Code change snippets
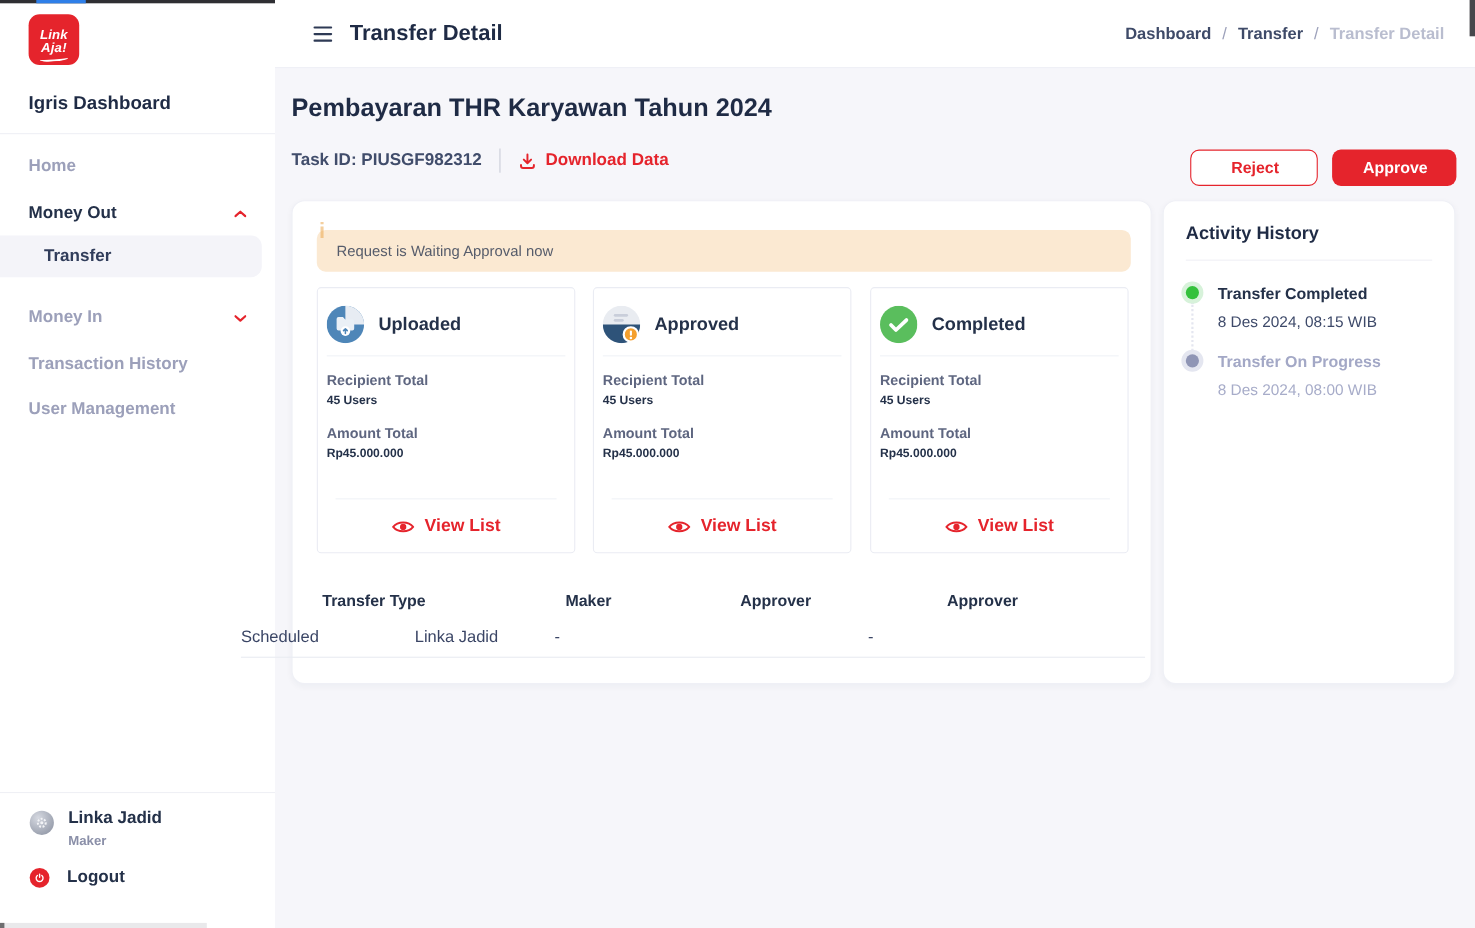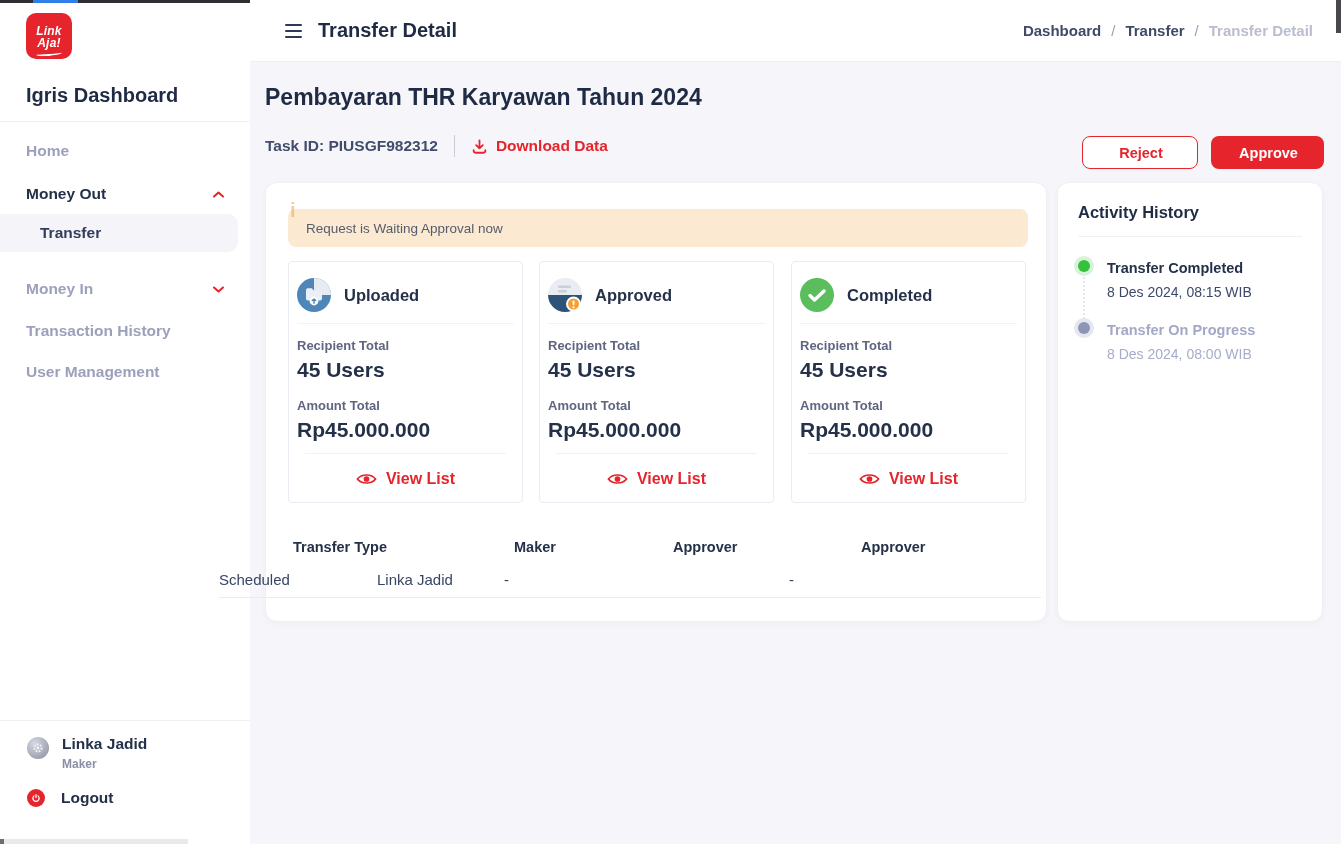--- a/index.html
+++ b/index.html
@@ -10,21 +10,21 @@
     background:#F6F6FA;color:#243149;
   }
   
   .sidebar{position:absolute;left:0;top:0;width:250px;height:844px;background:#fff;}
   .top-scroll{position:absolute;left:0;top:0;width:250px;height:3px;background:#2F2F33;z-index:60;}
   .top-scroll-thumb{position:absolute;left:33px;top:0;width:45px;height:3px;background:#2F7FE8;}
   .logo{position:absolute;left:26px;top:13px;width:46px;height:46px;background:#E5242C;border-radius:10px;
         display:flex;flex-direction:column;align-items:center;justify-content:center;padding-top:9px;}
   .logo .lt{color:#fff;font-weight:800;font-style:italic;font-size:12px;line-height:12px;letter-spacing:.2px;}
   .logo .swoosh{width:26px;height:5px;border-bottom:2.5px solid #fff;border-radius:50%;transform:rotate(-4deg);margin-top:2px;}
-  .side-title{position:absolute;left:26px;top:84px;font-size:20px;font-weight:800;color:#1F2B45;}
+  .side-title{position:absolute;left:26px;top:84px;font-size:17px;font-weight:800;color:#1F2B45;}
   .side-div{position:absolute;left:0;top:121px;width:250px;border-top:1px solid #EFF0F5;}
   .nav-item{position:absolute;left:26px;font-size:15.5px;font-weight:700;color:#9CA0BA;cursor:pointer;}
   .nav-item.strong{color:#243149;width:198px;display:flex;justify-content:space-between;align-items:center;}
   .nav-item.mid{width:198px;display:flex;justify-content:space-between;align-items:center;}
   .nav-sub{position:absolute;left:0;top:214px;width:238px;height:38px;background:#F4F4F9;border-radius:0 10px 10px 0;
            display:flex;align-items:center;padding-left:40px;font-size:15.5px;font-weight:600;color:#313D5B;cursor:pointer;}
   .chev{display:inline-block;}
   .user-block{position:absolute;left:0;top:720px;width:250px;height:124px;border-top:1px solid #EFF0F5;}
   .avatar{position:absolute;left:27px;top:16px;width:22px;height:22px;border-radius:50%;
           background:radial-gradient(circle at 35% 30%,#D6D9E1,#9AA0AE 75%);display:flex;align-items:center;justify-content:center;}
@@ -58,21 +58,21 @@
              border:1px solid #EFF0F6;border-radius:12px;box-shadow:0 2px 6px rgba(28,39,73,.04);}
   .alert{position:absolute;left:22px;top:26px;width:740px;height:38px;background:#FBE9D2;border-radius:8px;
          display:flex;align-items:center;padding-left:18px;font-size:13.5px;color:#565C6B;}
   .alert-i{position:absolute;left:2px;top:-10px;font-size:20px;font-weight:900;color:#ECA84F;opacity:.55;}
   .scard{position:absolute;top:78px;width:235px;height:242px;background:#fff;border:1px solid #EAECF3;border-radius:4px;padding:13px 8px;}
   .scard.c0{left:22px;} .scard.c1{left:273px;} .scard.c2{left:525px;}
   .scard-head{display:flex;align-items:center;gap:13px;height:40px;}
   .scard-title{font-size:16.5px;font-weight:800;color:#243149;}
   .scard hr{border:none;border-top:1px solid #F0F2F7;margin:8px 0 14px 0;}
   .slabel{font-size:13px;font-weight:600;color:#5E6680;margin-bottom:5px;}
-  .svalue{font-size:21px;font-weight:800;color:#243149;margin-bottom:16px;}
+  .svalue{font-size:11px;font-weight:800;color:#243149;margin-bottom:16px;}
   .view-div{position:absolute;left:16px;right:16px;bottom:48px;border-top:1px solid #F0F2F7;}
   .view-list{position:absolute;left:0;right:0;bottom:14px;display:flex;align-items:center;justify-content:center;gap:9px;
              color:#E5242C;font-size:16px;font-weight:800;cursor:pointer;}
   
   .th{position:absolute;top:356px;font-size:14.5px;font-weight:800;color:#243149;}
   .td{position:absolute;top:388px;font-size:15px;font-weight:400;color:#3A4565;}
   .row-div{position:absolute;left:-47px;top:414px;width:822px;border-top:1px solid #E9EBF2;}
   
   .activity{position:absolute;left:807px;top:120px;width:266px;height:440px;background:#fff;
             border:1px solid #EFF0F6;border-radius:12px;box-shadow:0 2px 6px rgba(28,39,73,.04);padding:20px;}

• TASK TO CARRY OUT:
Please give the number of lines in the entries that contain the word "space", and nothing besides it.

• RESPONSE AREA:
2